The Indonesian Institute, Center for Public Policy Research (TII) kembali mengeluarkan publikasi INDONESIA 2024. Salah satu topik tahun ini mengangkat judul “Pengawasan Partisipatif di Pemilu 2024”, yang ditulis oleh Arfianto Purbolaksono, Manajer Riset dan Program TII. Studi ini dilakukan dengan metodologi kualitatif dengan metode studi pustaka dan wawancara. Analisis kebijakan dalam kajian ini melihat evaluasi terkait implementasi Perbawaslu Nomor 2 Tahun 2023 Tentang Pengawasan Partisipatif, menggunakan pemikiran George C. Edward III (1980), bahwa implementasi kebijakan dipengaruhi oleh empat variabel: (1) komunikasi, (2) sumber daya, (3) disposisi dan sikap, serta (4) struktur birokrasi. Penelitian ini membahas temuan terkait topik penelitian ini, terutama dari aspek penerapan kebijakan dengan menganalisis empat variabel tersebut.
Kajian kebijakan ini menemukan sejumlah catatan dan tantangan. Pada variabel komunikasi, Bawaslu telah mengeluarkan Perbawaslu Nomor 2 Tahun 2023 dan melakukan sosialisasi ke berbagai kelompok masyarakat. Namun, terdapat tantangan dalam memastikan keseragaman pemahaman di semua tingkat, terutama di daerah. Pada variabel sumber daya, keterbatasan anggaran dan tenaga kerja menjadi tantangan besar dalam pelaksanaan pengawasan partisipatif. Pada variabel sikap, Bawaslu memiliki komitmen kuat untuk melibatkan masyarakat dalam pengawasan partisipatif.
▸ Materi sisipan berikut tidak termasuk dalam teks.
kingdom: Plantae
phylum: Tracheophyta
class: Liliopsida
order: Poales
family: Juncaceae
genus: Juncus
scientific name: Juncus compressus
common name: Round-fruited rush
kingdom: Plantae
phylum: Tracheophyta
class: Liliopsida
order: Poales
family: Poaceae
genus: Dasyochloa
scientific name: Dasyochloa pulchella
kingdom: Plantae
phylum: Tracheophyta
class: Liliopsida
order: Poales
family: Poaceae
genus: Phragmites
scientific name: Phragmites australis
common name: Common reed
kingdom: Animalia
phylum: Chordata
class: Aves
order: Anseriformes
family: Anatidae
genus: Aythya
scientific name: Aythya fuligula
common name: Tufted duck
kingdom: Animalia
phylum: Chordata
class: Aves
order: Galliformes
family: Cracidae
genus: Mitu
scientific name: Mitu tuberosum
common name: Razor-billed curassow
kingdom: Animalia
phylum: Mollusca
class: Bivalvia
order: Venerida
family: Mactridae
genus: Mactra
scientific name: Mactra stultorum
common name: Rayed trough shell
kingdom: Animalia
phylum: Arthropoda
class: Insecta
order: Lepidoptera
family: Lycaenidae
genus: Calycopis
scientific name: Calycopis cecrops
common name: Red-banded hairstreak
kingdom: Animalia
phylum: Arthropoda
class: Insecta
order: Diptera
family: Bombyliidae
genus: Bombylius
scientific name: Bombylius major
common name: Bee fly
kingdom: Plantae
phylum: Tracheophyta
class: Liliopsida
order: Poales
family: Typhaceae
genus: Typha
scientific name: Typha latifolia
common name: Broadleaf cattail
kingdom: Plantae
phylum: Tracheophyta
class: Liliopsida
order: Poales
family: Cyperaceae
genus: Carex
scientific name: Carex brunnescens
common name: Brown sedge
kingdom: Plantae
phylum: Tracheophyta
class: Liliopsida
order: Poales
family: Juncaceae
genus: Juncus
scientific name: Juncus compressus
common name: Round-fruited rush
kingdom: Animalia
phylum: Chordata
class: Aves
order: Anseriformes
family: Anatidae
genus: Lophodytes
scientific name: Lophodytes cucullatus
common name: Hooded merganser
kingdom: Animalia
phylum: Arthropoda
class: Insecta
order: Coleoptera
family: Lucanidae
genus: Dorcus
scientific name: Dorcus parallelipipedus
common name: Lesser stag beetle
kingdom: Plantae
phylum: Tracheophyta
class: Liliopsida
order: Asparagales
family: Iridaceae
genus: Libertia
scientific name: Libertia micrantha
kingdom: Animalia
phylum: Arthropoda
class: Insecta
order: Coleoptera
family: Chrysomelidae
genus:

Namun di lapangan, muncul sikap pengawas ad hoc masyarakat yang cenderung “money-oriented” atau sekadar mencari pekerjaan. Pada variabel struktur birokrasi, struktur birokrasi yang hierarkis dan lambat menambah hambatan dalam menindaklanjuti laporan pelanggaran dari masyarakat.
Berdasarkan temuan tersebut, kajian ini mendorong beberapa rekomendasi kebijakan yang dapat diambil untuk meningkatkan efektivitas pengawasan partisipatif pada pemilu di masa yang akan datang. Pertama, Kementerian Dalam Negeri, Kementerian Hukum, Dewan Perwakilan Rakyat Republik Indonesia (DPR RI), Komisi Pemilihan Umum (KPU), Bawaslu, Dewan Kehormatan Penyelenggara Pemilu (DKPP) harus melakukan revisi terhadap Undang-Undang Nomor 7 Tahun 2017 tentang Pemilihan Umum (Pemilu). Revisi tersebut perlu menyebutkan secara khusus penguatan pengawasan partisipatif dalam revisi UU Pemilu.
Kedua, meningkatkan keseragaman pemahaman melalui komunikasi terpadu. Bawaslu perlu mengadakan pelatihan intensif secara berjenjang untuk komisioner di tingkat provinsi dan kabupaten/kota guna memastikan keseragaman pemahaman terkait pengawasan partisipatif. Ketiga, penguatan Sumber Daya Finansial dan SDM. Pemerintah perlu mempertimbangkan peningkatan alokasi anggaran bagi pengawasan partisipatif, khususnya di daerah-daerah yang memiliki keterbatasan. Keempat, mendorong sikap proaktif dan komitmen masyarakat. Hal ini dapat dilakukan dengan memberikan insentif non-finansial. Menciptakan program penghargaan non-finansial bagi masyarakat yang terlibat aktif dalam pengawasan pemilu.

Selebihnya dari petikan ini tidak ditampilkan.